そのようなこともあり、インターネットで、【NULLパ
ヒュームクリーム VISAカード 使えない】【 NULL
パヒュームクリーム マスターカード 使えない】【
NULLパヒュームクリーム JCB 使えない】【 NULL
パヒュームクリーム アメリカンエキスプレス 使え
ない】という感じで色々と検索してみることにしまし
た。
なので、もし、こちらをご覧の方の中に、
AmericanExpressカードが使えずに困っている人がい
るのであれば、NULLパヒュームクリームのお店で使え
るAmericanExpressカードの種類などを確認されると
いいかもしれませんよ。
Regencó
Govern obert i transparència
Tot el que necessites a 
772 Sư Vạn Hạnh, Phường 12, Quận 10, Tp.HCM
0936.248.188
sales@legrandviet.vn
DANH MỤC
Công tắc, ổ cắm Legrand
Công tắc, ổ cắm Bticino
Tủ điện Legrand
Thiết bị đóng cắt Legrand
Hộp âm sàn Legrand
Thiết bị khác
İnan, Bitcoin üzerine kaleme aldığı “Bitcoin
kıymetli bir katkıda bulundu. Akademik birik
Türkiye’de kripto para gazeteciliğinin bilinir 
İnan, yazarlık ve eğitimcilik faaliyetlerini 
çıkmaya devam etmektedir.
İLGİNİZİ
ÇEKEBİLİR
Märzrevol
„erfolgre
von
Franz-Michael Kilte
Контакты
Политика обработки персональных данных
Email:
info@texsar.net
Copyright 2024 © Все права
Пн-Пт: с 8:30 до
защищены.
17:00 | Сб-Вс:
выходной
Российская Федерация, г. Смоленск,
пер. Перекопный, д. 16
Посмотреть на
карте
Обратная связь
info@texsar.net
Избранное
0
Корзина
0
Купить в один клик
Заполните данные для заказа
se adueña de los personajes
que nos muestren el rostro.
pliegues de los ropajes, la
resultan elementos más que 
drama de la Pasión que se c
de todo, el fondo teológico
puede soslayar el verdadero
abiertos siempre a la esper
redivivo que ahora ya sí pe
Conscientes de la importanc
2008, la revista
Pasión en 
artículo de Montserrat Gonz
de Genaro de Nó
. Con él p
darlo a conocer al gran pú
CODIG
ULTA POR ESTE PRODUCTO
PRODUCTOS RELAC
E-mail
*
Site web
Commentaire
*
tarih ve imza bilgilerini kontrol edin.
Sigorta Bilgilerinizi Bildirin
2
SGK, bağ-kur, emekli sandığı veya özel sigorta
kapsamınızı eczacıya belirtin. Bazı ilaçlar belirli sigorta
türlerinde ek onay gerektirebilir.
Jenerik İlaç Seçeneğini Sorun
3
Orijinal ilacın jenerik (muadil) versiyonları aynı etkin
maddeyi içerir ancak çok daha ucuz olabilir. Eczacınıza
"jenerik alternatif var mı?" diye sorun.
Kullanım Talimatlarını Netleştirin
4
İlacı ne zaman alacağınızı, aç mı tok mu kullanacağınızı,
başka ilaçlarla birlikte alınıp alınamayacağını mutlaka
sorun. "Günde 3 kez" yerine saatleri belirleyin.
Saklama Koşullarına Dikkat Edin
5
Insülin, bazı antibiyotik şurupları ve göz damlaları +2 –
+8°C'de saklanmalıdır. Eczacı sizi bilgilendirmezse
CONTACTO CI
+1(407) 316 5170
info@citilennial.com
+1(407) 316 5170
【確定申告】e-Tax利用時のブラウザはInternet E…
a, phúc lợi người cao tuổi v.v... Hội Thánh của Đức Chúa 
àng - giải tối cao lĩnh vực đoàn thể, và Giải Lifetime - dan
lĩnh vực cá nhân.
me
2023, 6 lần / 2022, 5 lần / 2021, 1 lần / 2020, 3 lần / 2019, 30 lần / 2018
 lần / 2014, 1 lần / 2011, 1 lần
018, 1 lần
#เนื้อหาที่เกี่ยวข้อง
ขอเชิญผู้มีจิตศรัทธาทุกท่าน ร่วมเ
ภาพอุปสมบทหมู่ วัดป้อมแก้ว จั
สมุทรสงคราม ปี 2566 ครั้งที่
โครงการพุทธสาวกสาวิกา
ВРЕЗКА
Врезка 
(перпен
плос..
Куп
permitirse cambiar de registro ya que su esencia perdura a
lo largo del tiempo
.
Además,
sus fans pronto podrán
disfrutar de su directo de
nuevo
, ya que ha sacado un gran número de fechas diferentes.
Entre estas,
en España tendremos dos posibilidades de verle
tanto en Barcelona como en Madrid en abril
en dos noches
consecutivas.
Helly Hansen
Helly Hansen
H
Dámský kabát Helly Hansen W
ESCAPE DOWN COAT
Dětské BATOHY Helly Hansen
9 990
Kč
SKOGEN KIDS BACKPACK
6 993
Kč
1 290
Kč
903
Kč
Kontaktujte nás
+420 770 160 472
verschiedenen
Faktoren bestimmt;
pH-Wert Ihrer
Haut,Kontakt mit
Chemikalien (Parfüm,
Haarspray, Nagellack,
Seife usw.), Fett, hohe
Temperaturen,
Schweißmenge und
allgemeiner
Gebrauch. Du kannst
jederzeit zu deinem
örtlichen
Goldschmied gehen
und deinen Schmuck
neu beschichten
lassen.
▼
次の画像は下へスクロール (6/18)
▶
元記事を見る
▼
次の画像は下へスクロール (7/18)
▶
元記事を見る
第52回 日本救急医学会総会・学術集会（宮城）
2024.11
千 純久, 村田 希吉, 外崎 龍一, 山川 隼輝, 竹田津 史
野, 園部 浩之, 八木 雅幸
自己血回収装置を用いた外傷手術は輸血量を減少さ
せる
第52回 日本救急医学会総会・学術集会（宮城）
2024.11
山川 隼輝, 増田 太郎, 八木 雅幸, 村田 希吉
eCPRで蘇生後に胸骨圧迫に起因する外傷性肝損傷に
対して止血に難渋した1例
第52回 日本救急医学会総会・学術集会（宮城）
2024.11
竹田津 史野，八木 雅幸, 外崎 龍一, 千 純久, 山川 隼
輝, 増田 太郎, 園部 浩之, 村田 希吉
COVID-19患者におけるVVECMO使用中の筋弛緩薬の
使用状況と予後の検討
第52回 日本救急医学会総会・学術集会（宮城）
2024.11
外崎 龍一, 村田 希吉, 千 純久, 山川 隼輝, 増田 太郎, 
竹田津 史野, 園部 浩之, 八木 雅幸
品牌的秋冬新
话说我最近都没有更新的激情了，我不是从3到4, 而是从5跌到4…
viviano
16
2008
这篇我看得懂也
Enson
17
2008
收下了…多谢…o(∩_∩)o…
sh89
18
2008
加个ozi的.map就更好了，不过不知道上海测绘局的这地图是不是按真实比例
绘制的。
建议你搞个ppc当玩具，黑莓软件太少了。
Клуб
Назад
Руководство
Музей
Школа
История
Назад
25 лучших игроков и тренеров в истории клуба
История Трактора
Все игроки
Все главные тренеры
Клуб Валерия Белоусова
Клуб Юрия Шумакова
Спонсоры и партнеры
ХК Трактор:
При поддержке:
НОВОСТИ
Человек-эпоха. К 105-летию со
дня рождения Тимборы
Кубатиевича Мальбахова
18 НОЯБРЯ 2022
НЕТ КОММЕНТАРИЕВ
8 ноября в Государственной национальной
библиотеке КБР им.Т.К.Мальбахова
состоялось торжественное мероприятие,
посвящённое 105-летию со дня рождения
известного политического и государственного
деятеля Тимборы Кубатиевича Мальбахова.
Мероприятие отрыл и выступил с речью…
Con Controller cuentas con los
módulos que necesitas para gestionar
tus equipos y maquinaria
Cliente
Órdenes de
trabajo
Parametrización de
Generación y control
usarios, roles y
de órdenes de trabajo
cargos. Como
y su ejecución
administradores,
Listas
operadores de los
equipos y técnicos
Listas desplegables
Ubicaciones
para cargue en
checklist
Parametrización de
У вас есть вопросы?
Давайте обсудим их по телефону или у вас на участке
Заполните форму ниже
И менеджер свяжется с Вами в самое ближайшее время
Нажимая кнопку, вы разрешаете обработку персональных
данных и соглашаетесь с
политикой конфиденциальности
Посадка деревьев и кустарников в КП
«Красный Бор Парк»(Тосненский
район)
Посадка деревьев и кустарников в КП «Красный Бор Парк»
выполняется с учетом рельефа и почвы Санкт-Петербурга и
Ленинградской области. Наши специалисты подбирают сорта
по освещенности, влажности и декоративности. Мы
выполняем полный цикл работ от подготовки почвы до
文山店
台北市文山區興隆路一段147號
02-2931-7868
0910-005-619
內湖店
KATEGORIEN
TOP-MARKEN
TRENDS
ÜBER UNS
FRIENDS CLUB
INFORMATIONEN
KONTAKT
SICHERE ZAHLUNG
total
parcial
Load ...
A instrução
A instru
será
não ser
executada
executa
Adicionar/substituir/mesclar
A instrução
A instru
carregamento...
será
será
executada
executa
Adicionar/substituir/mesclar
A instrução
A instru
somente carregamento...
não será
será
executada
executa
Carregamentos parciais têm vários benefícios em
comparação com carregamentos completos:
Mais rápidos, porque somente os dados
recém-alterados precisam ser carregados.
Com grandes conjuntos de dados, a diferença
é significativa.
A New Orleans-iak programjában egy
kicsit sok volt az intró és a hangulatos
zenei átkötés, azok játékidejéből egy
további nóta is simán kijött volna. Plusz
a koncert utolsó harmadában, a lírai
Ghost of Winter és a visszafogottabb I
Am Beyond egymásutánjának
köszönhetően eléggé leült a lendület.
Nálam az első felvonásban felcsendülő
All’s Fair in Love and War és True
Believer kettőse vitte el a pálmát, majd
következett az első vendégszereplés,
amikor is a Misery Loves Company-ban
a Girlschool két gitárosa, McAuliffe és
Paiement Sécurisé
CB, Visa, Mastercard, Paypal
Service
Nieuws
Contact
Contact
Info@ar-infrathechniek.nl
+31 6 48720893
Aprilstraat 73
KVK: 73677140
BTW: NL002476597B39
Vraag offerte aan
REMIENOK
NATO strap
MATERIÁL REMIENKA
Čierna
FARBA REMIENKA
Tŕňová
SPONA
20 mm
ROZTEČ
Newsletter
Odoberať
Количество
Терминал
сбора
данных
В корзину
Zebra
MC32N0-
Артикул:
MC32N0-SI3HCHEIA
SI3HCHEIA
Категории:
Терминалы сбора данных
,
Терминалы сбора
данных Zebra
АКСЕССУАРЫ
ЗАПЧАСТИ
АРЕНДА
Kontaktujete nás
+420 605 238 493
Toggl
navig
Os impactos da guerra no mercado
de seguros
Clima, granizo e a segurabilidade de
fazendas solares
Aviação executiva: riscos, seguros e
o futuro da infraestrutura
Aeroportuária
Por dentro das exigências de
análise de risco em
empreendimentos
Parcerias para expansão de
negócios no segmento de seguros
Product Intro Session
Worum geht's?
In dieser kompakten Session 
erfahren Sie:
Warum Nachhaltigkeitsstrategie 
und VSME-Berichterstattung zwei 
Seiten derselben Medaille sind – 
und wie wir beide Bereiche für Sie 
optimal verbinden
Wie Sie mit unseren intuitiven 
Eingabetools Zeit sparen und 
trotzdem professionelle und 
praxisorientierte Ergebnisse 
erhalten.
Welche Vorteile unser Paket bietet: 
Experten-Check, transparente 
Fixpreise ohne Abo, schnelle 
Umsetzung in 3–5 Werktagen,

WORK TO COMPLETE
Beginning at the opening line of the data, transcribe each line exactly until you reach the line with "de todo, el fondo teológico", which you also include, and go no further.

COMPLETED EXERCISE
そのようなこともあり、インターネットで、【NULLパ
ヒュームクリーム VISAカード 使えない】【 NULL
パヒュームクリーム マスターカード 使えない】【
NULLパヒュームクリーム JCB 使えない】【 NULL
パヒュームクリーム アメリカンエキスプレス 使え
ない】という感じで色々と検索してみることにしまし
た。
なので、もし、こちらをご覧の方の中に、
AmericanExpressカードが使えずに困っている人がい
るのであれば、NULLパヒュームクリームのお店で使え
るAmericanExpressカードの種類などを確認されると
いいかもしれませんよ。
Regencó
Govern obert i transparència
Tot el que necessites a 
772 Sư Vạn Hạnh, Phường 12, Quận 10, Tp.HCM
0936.248.188
sales@legrandviet.vn
DANH MỤC
Công tắc, ổ cắm Legrand
Công tắc, ổ cắm Bticino
Tủ điện Legrand
Thiết bị đóng cắt Legrand
Hộp âm sàn Legrand
Thiết bị khác
İnan, Bitcoin üzerine kaleme aldığı “Bitcoin
kıymetli bir katkıda bulundu. Akademik birik
Türkiye’de kripto para gazeteciliğinin bilinir 
İnan, yazarlık ve eğitimcilik faaliyetlerini 
çıkmaya devam etmektedir.
İLGİNİZİ
ÇEKEBİLİR
Märzrevol
„erfolgre
von
Franz-Michael Kilte
Контакты
Политика обработки персональных данных
Email:
info@texsar.net
Copyright 2024 © Все права
Пн-Пт: с 8:30 до
защищены.
17:00 | Сб-Вс:
выходной
Российская Федерация, г. Смоленск,
пер. Перекопный, д. 16
Посмотреть на
карте
Обратная связь
info@texsar.net
Избранное
0
Корзина
0
Купить в один клик
Заполните данные для заказа
se adueña de los personajes
que nos muestren el rostro.
pliegues de los ropajes, la
resultan elementos más que 
drama de la Pasión que se c
de todo, el fondo teológico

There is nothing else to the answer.